Fully funding an emerging savings account may seem daunting. Follow these dos and don’ts when creating a fund:

  • Do open a separate account and nickname it “emergency savings” or “rainy day account” to keep it separate from other accounts, such as a checking account or other savings.
  • Do set a specific savings goal. It’s a good idea to start small. Saving for six months’ worth of expenses is tough, so break it down. Start with a goal of $1,000. Saving $25 a week for a year equals $1,300. Once you achieve that goal, set a bigger one.
  • Don’t use your emergency fund to save for other large financial goals, such as a down payment for a house or buying a new car.
  • Don’t include money you’re planning to spend on vacations or other discretionary items. An emergency fund is strictly for necessities.

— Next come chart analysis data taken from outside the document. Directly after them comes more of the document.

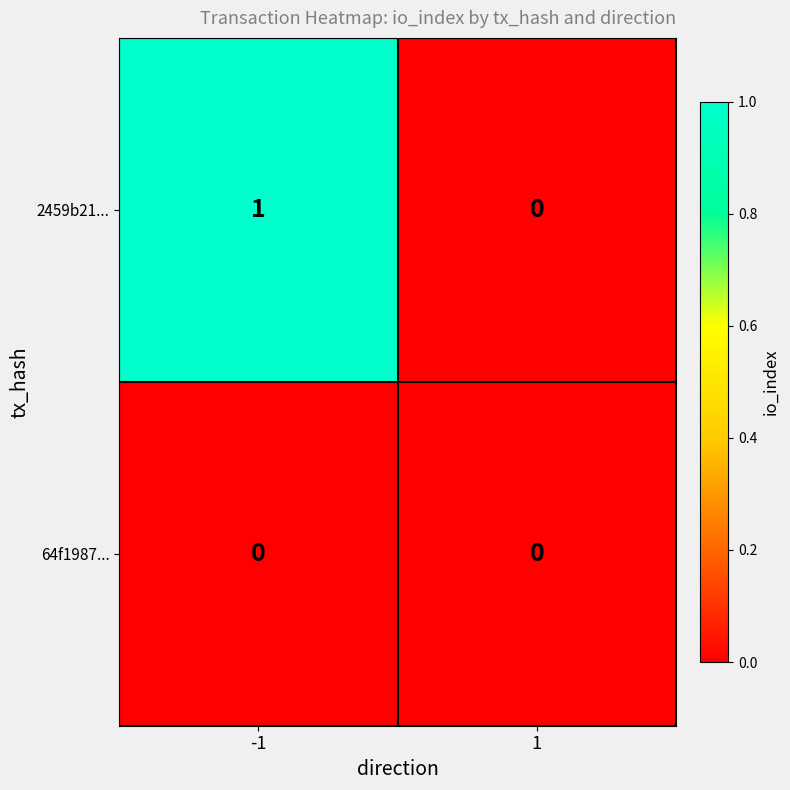

What is the spread (max minus min) of values at -1?

1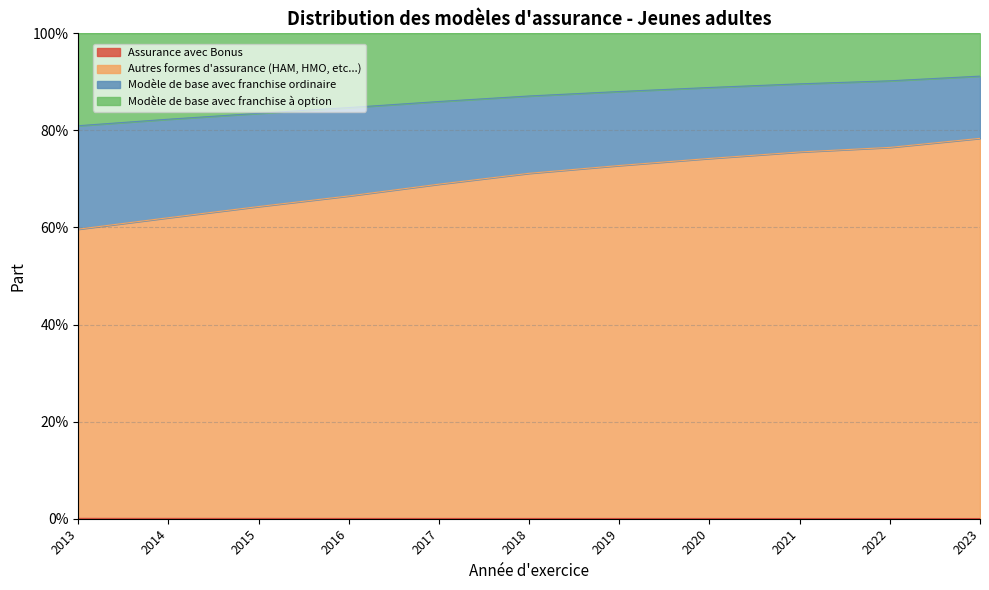

True or false: Autres formes d'assurance (HAM, HMO, etc...) and Assurance avec Bonus cross at least once.

False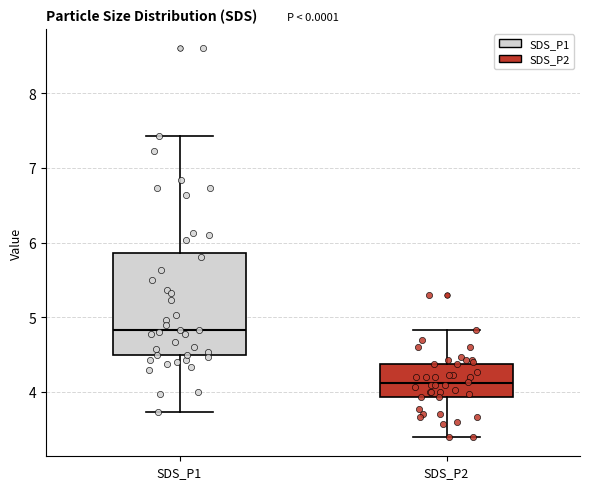

Reading left to right, read every box against the y-axis: the position of its median line, the range the box covers, and the ends of its whiskers. The values are not printed on the chart, so give them approximately, as read against the axis.

SDS_P1: median 4.8, box 4.5 to 5.9, whiskers 3.7 to 7.4
SDS_P2: median 4.1, box 3.9 to 4.4, whiskers 3.4 to 4.8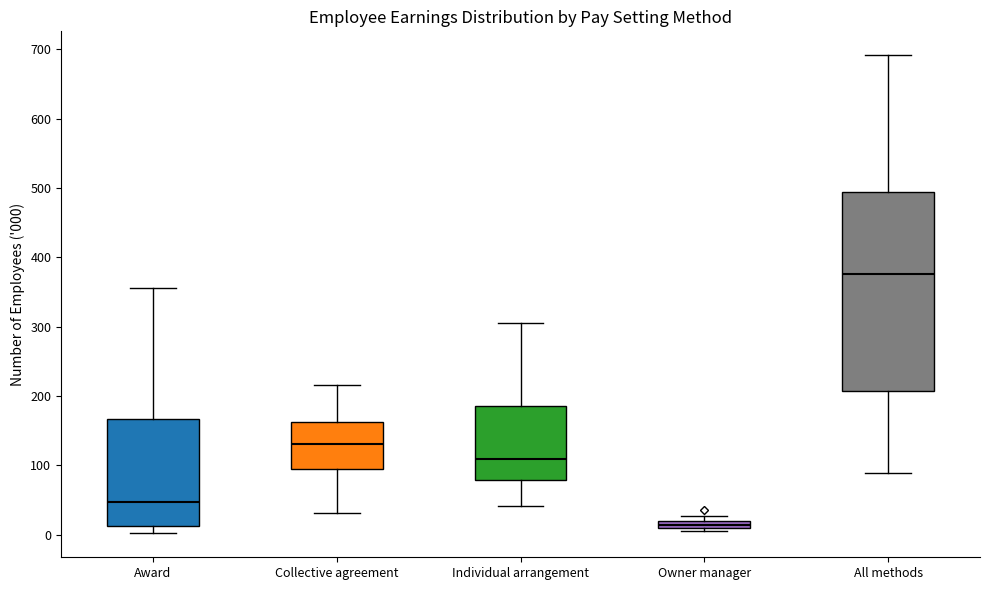

Which box's median line is the lowest?

Owner manager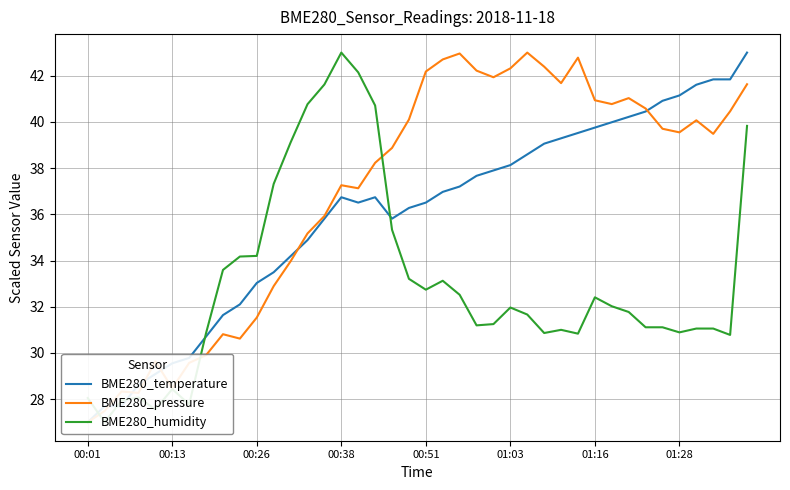

What is the sum of all BME280_humidity values?

1320.0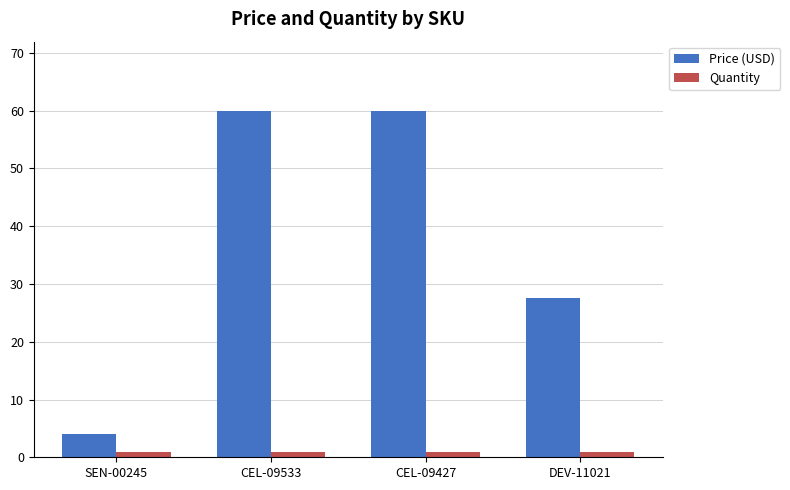

Which series has the largest range (max minus min)?

Price (USD)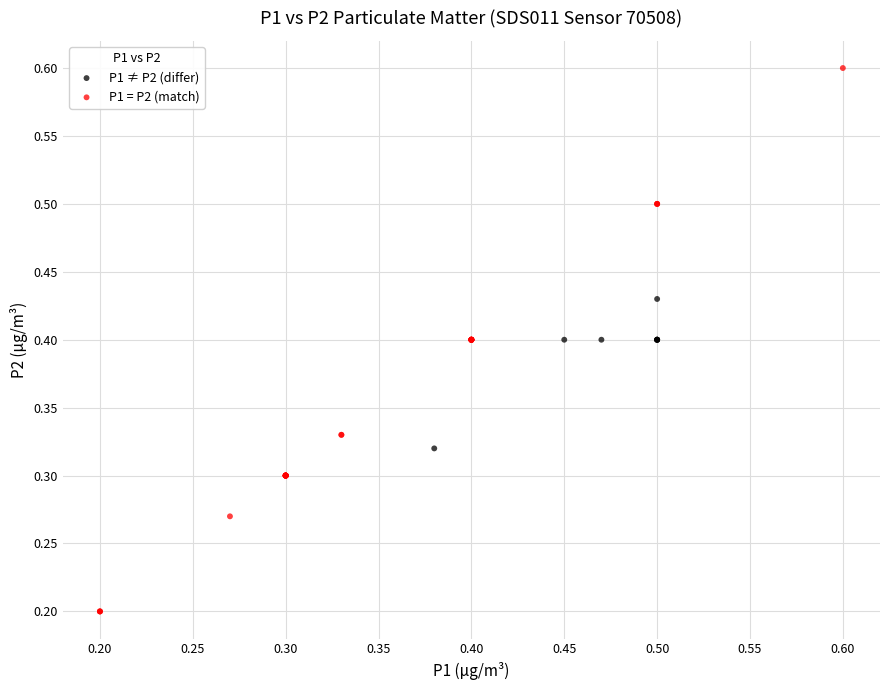

Which series contains the highest Y value?

P1 = P2 (match)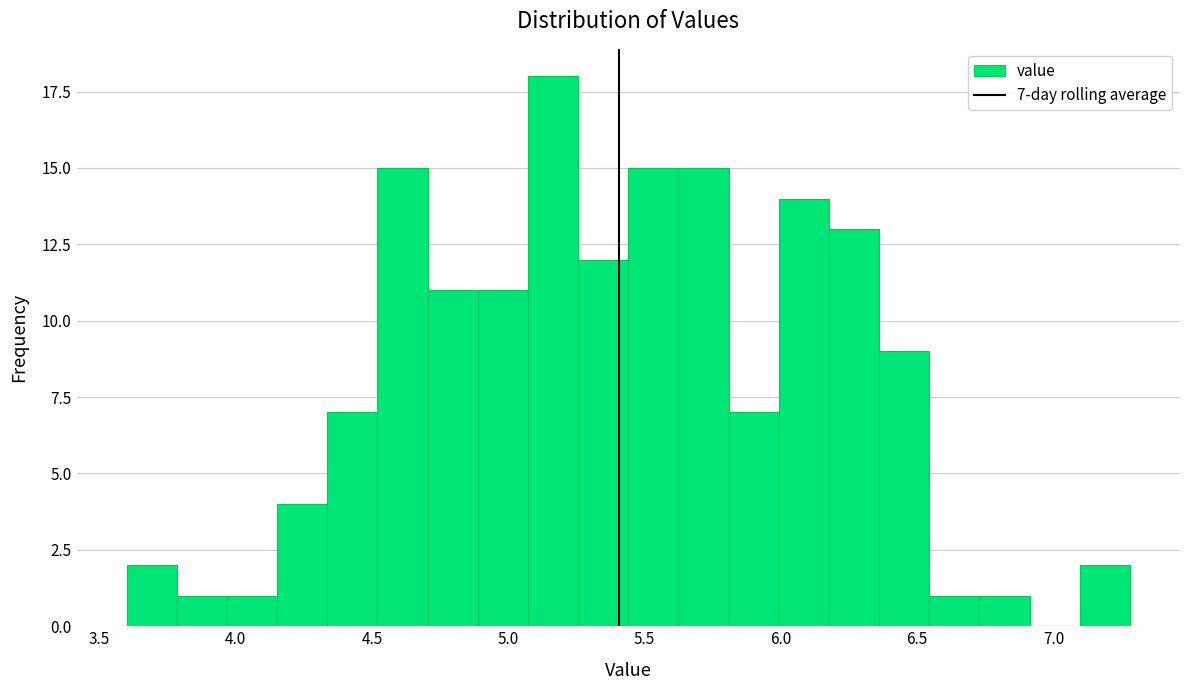

Read against the x-axis, roughly where is the centre of the tallest bar?

5.15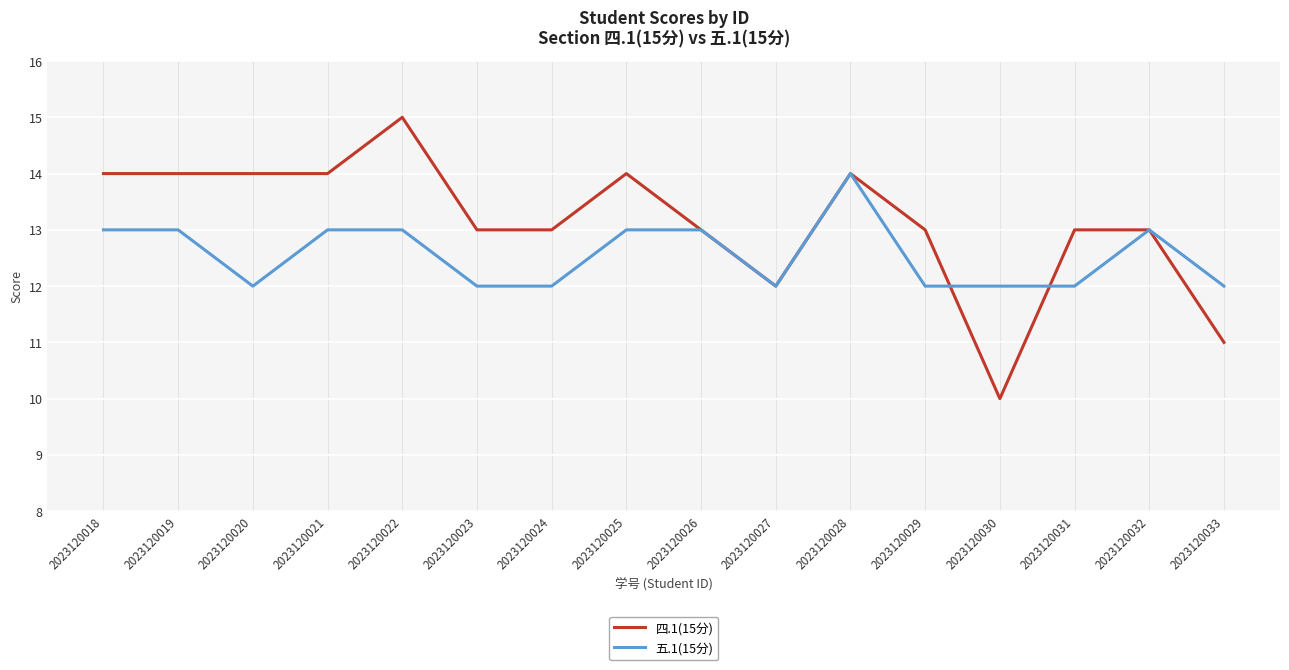

What is the difference between the second highest and second lowest values in the 四.1(15分) series?

3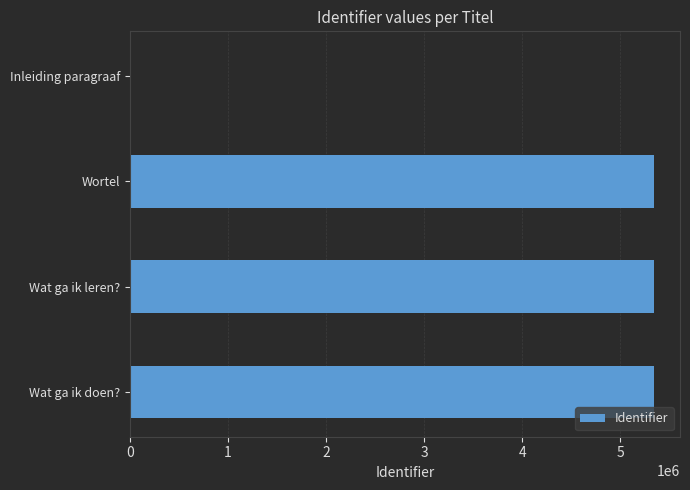

What is the maximum value shown in the chart?

5343257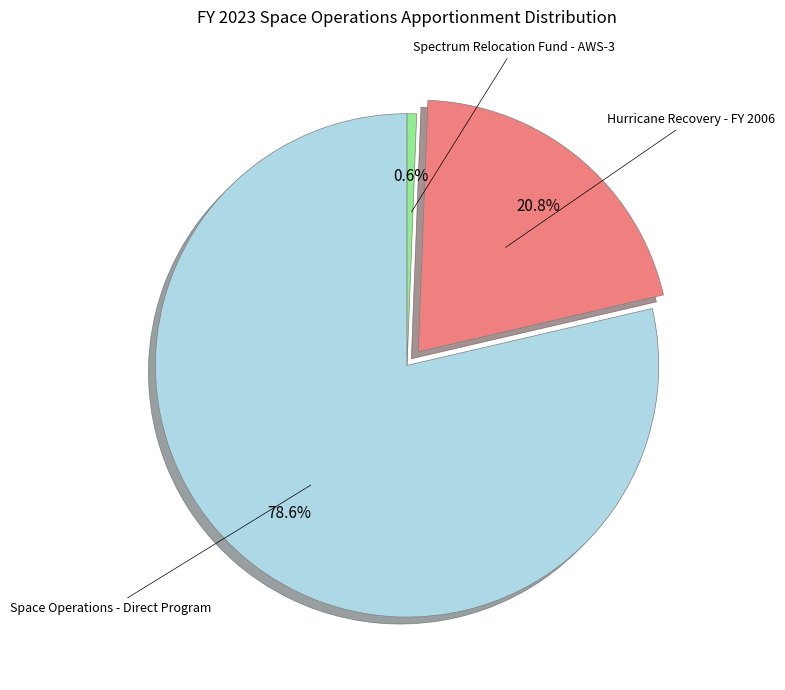

Does any single category account for the majority?

Yes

Types of emergency accounts

As boring as it may sound, an emergency fund should sit in a savings account where you can access it instantly. Don’t invest the money in your emergency fund—you don’t want it to be subject to stock market volatility. Plus, if you were to lose your job, it might be more likely to happen during an economic downturn, which is also when stock markets tend to get pounded.

You may not earn much interest on a cash savings account, but emergency money is designed to be tapped whenever you need it. Your emergency savings needs to be both stable and liquid. Money in a liquid account can accessed at any time and used immediately.

Types of bank accounts often used to stash emergency savings include:

  • Traditional savings, once known as passbook savings accounts.
  • High-yield savings, which usually pay a higher annual percentage yield (APY) than standard savings accounts.
  • Money market accounts, which combine the features of savings and checking accounts. They pay interest on the balance and offer the ability to write checks or use a debit card, although the number of withdrawals is limited.

A certificate of deposit is one type of bank account that’s not well suited for emergency savings. Although CDs frequently offer better rates than traditional savings accounts, they require that your money remain untouched for a set period, ranging from a few months to several years. You can still access your funds in a pinch, but if the CD hasn’t matured, you’ll likely forfeit any interest you’ve earned and might even incur penalties that could eat into your initial deposit.

An emergency savings fund can help pay for expensive repairs to your car or home. Without that cash cushion, you might have to use a high-interest credit card, take out a short-term (“predatory”) loan, or juggle bills and risk late payments. Those costs can escalate quickly and negatively affect your credit rating.

The bottom line

Life happens. Don’t feel bad if you have to tap your emergency account before you reach your savings goal. Instead, look at it this way: The emergency fund proved its worth by helping you avoid additional expenses and hassles. Just keep your savings on autopilot so that you quickly replenish that rainy day fund.